(Beginning of Data in this exercise)

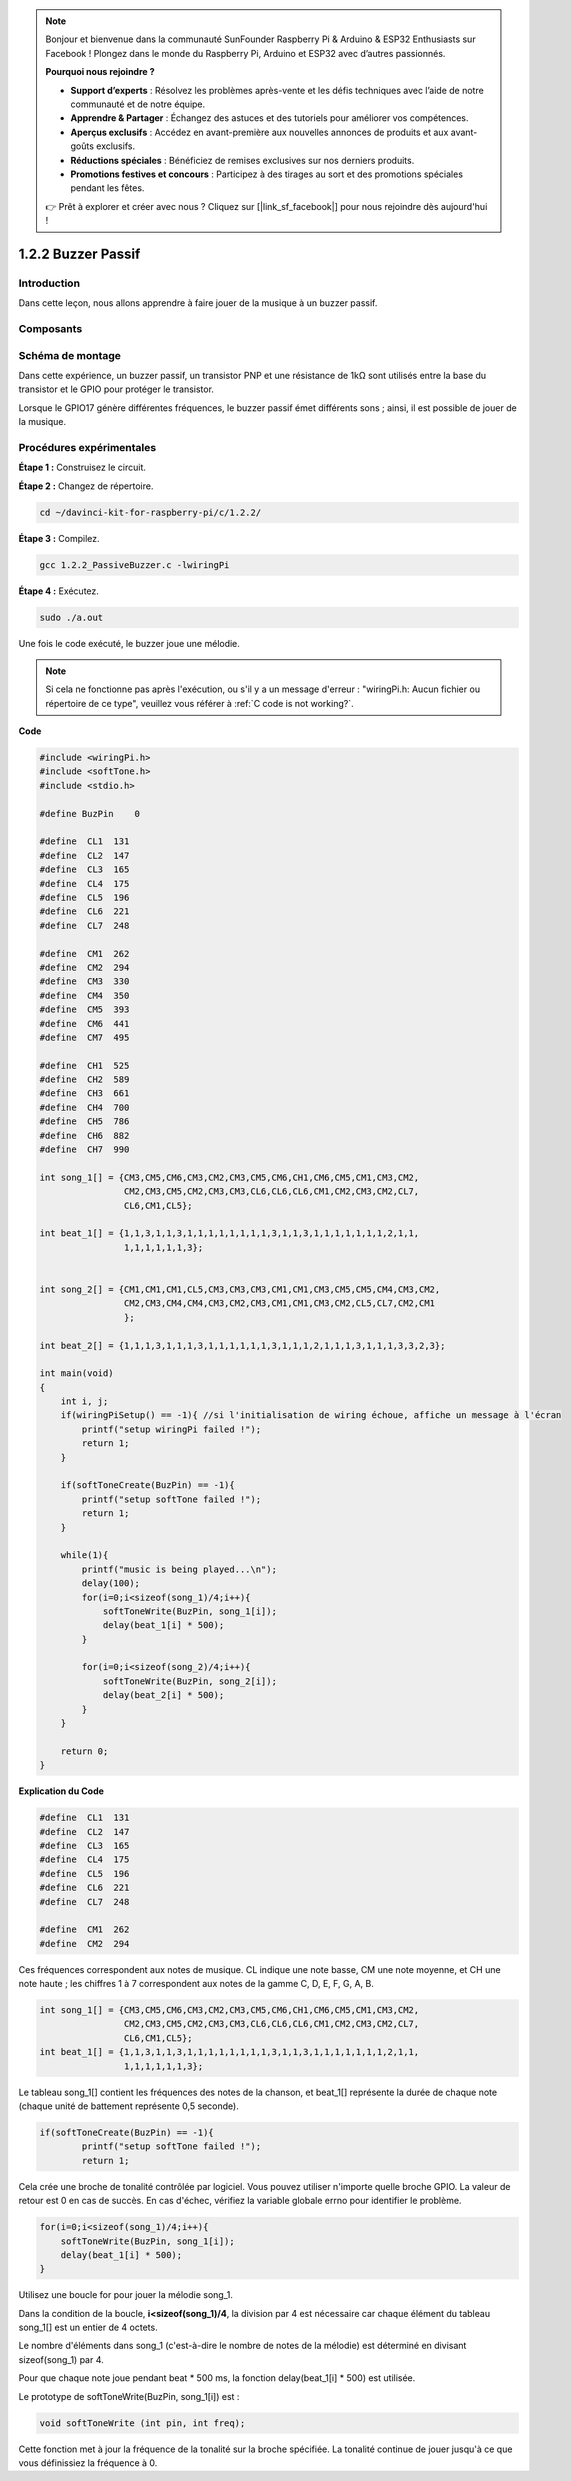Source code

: .. note::

    Bonjour et bienvenue dans la communauté SunFounder Raspberry Pi & Arduino & ESP32 Enthusiasts sur Facebook ! Plongez dans le monde du Raspberry Pi, Arduino et ESP32 avec d’autres passionnés.

    **Pourquoi nous rejoindre ?**

    - **Support d’experts** : Résolvez les problèmes après-vente et les défis techniques avec l’aide de notre communauté et de notre équipe.
    - **Apprendre & Partager** : Échangez des astuces et des tutoriels pour améliorer vos compétences.
    - **Aperçus exclusifs** : Accédez en avant-première aux nouvelles annonces de produits et aux avant-goûts exclusifs.
    - **Réductions spéciales** : Bénéficiez de remises exclusives sur nos derniers produits.
    - **Promotions festives et concours** : Participez à des tirages au sort et des promotions spéciales pendant les fêtes.

    👉 Prêt à explorer et créer avec nous ? Cliquez sur [|link_sf_facebook|] pour nous rejoindre dès aujourd'hui !

1.2.2 Buzzer Passif
=======================

Introduction
---------------

Dans cette leçon, nous allons apprendre à faire jouer de la musique à un buzzer passif.

Composants
-------------

.. image:: img/list_1.2.2.png


Schéma de montage
---------------------

Dans cette expérience, un buzzer passif, un transistor PNP et une résistance 
de 1kΩ sont utilisés entre la base du transistor et le GPIO pour protéger le transistor.

Lorsque le GPIO17 génère différentes fréquences, le buzzer passif émet différents sons ; 
ainsi, il est possible de jouer de la musique.

.. image:: img/image333.png


Procédures expérimentales
----------------------------

**Étape 1 :** Construisez le circuit.

.. image:: img/image106.png
    :width: 800

**Étape 2 :** Changez de répertoire.

.. raw:: html

   <run></run>

.. code-block::

    cd ~/davinci-kit-for-raspberry-pi/c/1.2.2/

**Étape 3 :** Compilez.

.. raw:: html

   <run></run>

.. code-block::

    gcc 1.2.2_PassiveBuzzer.c -lwiringPi

**Étape 4 :** Exécutez.

.. raw:: html

   <run></run>

.. code-block::

    sudo ./a.out

Une fois le code exécuté, le buzzer joue une mélodie.

.. note::

    Si cela ne fonctionne pas après l'exécution, ou s'il y a un message d'erreur : \"wiringPi.h: Aucun fichier ou répertoire de ce type\", veuillez vous référer à :ref:`C code is not working?`.


**Code**

.. code-block:: c

    #include <wiringPi.h>
    #include <softTone.h>
    #include <stdio.h>

    #define BuzPin    0

    #define  CL1  131
    #define  CL2  147
    #define  CL3  165
    #define  CL4  175
    #define  CL5  196
    #define  CL6  221
    #define  CL7  248

    #define  CM1  262
    #define  CM2  294
    #define  CM3  330
    #define  CM4  350
    #define  CM5  393
    #define  CM6  441
    #define  CM7  495

    #define  CH1  525
    #define  CH2  589
    #define  CH3  661
    #define  CH4  700
    #define  CH5  786
    #define  CH6  882
    #define  CH7  990

    int song_1[] = {CM3,CM5,CM6,CM3,CM2,CM3,CM5,CM6,CH1,CM6,CM5,CM1,CM3,CM2,
                    CM2,CM3,CM5,CM2,CM3,CM3,CL6,CL6,CL6,CM1,CM2,CM3,CM2,CL7,
                    CL6,CM1,CL5};

    int beat_1[] = {1,1,3,1,1,3,1,1,1,1,1,1,1,1,3,1,1,3,1,1,1,1,1,1,1,2,1,1,
                    1,1,1,1,1,1,3};


    int song_2[] = {CM1,CM1,CM1,CL5,CM3,CM3,CM3,CM1,CM1,CM3,CM5,CM5,CM4,CM3,CM2,
                    CM2,CM3,CM4,CM4,CM3,CM2,CM3,CM1,CM1,CM3,CM2,CL5,CL7,CM2,CM1
                    };

    int beat_2[] = {1,1,1,3,1,1,1,3,1,1,1,1,1,1,3,1,1,1,2,1,1,1,3,1,1,1,3,3,2,3};

    int main(void)
    {
        int i, j;
        if(wiringPiSetup() == -1){ //si l'initialisation de wiring échoue, affiche un message à l'écran
            printf("setup wiringPi failed !");
            return 1;
        }

        if(softToneCreate(BuzPin) == -1){
            printf("setup softTone failed !");
            return 1;
        }

        while(1){
            printf("music is being played...\n");
            delay(100);
            for(i=0;i<sizeof(song_1)/4;i++){
                softToneWrite(BuzPin, song_1[i]);   
                delay(beat_1[i] * 500);
            }

            for(i=0;i<sizeof(song_2)/4;i++){
                softToneWrite(BuzPin, song_2[i]);   
                delay(beat_2[i] * 500);
            }   
        }

        return 0;
    }

**Explication du Code**

.. code-block:: c

    #define  CL1  131
    #define  CL2  147
    #define  CL3  165
    #define  CL4  175
    #define  CL5  196
    #define  CL6  221
    #define  CL7  248

    #define  CM1  262
    #define  CM2  294


Ces fréquences correspondent aux notes de musique. CL indique une note basse, 
CM une note moyenne, et CH une note haute ; les chiffres 1 à 7 correspondent aux 
notes de la gamme C, D, E, F, G, A, B.

.. code-block:: c

    int song_1[] = {CM3,CM5,CM6,CM3,CM2,CM3,CM5,CM6,CH1,CM6,CM5,CM1,CM3,CM2,
                    CM2,CM3,CM5,CM2,CM3,CM3,CL6,CL6,CL6,CM1,CM2,CM3,CM2,CL7,
                    CL6,CM1,CL5};
    int beat_1[] = {1,1,3,1,1,3,1,1,1,1,1,1,1,1,3,1,1,3,1,1,1,1,1,1,1,2,1,1,
                    1,1,1,1,1,1,3};

Le tableau song_1[] contient les fréquences des notes de la chanson, et beat_1[] 
représente la durée de chaque note (chaque unité de battement représente 0,5 seconde).

.. code-block:: c

    if(softToneCreate(BuzPin) == -1){
            printf("setup softTone failed !");
            return 1;
        
Cela crée une broche de tonalité contrôlée par logiciel. Vous pouvez utiliser n'importe 
quelle broche GPIO. La valeur de retour est 0 en cas de succès. En cas d'échec, vérifiez 
la variable globale errno pour identifier le problème.

.. code-block:: c

    for(i=0;i<sizeof(song_1)/4;i++){
        softToneWrite(BuzPin, song_1[i]);   
        delay(beat_1[i] * 500);
    }

Utilisez une boucle for pour jouer la mélodie song_1.

Dans la condition de la boucle, **i<sizeof(song_1)/4**, la division par 4 est 
nécessaire car chaque élément du tableau song_1[] est un entier de 4 octets.

Le nombre d'éléments dans song_1 (c'est-à-dire le nombre de notes de la mélodie) 
est déterminé en divisant sizeof(song_1) par 4.

Pour que chaque note joue pendant beat \* 500 ms, la fonction delay(beat_1[i] \* 500) 
est utilisée.

Le prototype de softToneWrite(BuzPin, song_1[i]) est :

.. code-block:: c

    void softToneWrite (int pin, int freq);

Cette fonction met à jour la fréquence de la tonalité sur la broche spécifiée. La 
tonalité continue de jouer jusqu'à ce que vous définissiez la fréquence à 0.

(End of Data in this exercise)

Beginning with the first line of the entries above, repeat each line word for word until the line with "nous rejoindre ?**" has been given too. Omit the pictures.

__Output of the exercise__.
Source code

: .. note::

    Bonjour et bienvenue dans la communauté SunFounder Raspberry Pi & Arduino & ESP32 Enthusiasts sur Facebook ! Plongez dans le monde du Raspberry Pi, Arduino et ESP32 avec d’autres passionnés.

    **Pourquoi nous rejoindre ?**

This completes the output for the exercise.